GIVEN INFORMATION section start

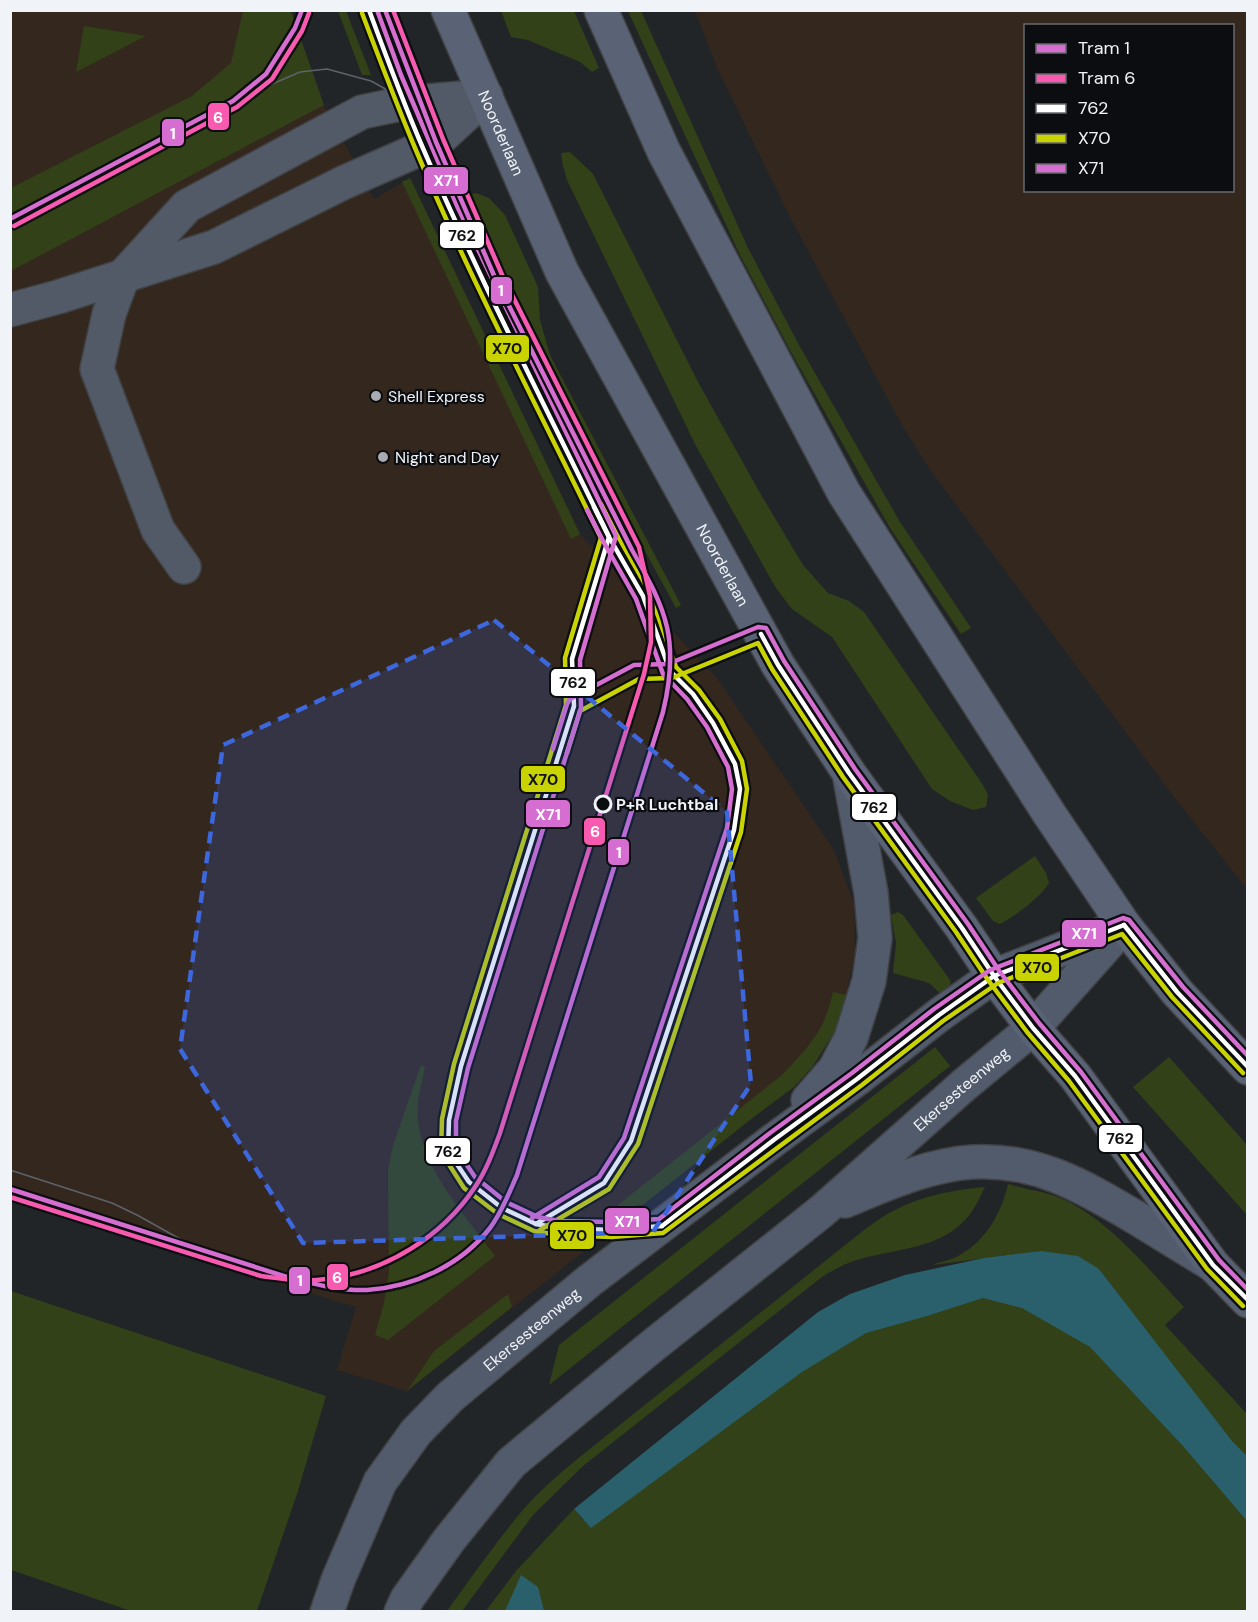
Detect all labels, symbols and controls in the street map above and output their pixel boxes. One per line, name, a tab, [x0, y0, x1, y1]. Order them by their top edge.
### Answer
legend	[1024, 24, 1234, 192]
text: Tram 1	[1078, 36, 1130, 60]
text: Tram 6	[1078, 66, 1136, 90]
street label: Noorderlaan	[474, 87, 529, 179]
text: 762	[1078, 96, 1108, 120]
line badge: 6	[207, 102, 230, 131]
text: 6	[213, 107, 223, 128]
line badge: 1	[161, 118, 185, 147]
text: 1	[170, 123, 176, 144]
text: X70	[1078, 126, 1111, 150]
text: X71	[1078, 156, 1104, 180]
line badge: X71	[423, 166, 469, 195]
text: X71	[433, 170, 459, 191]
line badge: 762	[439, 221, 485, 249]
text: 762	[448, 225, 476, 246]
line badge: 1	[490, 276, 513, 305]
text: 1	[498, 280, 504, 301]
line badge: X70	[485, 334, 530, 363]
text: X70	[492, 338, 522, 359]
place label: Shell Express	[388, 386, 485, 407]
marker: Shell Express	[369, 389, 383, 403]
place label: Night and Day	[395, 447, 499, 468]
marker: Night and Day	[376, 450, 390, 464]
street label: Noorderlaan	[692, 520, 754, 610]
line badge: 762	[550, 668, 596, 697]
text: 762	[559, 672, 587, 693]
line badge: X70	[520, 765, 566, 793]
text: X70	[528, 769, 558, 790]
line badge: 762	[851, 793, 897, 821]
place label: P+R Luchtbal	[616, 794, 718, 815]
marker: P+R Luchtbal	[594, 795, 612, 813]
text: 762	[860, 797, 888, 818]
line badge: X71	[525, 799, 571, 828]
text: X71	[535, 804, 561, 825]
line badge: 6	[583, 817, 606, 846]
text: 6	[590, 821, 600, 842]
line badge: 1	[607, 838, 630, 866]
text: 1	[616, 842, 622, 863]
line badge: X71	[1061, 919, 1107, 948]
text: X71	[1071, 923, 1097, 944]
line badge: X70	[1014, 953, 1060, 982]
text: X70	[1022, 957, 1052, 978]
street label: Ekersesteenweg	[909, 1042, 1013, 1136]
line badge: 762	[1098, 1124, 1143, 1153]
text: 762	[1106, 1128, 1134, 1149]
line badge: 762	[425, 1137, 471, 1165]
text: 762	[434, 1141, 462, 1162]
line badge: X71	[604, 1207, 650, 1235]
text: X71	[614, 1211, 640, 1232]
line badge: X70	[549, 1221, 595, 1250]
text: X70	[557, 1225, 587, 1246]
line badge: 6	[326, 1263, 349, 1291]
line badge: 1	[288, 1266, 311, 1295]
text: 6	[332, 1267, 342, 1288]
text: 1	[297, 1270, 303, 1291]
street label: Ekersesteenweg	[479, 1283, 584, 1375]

GIVEN INFORMATION section end
GIVEN INFORMATION section start

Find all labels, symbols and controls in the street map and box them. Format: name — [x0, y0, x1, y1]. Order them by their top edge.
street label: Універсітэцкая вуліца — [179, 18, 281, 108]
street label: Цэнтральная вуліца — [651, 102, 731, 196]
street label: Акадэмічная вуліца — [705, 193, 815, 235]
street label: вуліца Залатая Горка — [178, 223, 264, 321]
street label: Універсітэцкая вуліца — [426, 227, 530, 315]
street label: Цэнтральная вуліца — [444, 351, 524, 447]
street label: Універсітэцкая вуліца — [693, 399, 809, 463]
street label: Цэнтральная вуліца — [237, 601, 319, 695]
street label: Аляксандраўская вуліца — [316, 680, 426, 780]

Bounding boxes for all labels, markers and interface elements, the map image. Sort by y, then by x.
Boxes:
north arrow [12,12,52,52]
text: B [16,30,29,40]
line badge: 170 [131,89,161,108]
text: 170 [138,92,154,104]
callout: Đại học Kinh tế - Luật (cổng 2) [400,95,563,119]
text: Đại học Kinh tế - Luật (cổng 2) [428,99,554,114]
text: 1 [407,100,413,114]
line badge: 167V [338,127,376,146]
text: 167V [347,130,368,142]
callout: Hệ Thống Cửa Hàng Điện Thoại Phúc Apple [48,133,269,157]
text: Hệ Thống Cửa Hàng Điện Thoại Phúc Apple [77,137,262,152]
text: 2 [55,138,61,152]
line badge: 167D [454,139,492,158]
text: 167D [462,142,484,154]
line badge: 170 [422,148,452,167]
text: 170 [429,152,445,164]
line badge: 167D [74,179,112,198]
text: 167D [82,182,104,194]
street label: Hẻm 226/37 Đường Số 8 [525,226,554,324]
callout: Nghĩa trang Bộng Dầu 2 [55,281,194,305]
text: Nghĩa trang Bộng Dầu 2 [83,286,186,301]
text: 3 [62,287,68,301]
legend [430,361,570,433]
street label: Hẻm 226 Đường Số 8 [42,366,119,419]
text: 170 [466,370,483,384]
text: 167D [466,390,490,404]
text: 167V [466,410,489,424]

GIVEN INFORMATION section end
GIVEN INFORMATION section start

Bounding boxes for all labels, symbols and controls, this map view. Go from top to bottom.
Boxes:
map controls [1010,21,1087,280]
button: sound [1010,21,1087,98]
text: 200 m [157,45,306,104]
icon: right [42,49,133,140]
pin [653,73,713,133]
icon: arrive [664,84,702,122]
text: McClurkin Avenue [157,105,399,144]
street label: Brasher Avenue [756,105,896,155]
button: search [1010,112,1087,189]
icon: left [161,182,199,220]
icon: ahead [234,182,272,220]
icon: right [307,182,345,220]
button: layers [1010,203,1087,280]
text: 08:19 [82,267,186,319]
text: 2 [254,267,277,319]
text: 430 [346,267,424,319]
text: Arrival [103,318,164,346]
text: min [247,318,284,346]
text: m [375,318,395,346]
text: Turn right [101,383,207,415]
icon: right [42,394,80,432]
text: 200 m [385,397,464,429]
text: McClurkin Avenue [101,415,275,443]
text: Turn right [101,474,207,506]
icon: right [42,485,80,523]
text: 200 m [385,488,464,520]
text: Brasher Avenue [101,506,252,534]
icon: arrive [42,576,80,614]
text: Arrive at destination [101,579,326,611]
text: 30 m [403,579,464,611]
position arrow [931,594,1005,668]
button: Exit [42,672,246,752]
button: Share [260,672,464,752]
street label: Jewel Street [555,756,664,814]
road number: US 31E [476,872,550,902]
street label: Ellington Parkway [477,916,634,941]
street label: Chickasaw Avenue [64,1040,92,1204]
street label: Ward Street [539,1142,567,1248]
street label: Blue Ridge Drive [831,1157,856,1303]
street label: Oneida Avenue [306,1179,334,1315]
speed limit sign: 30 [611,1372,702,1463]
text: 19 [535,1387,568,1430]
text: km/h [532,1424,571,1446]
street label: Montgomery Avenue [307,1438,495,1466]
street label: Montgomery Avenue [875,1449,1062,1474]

GIVEN INFORMATION section end

* [TASK PROMPT]
Tally the lines in the records above that contain the word "controls". Write the number and nothing else.

* [OUTPUT FOR THIS TASK]
4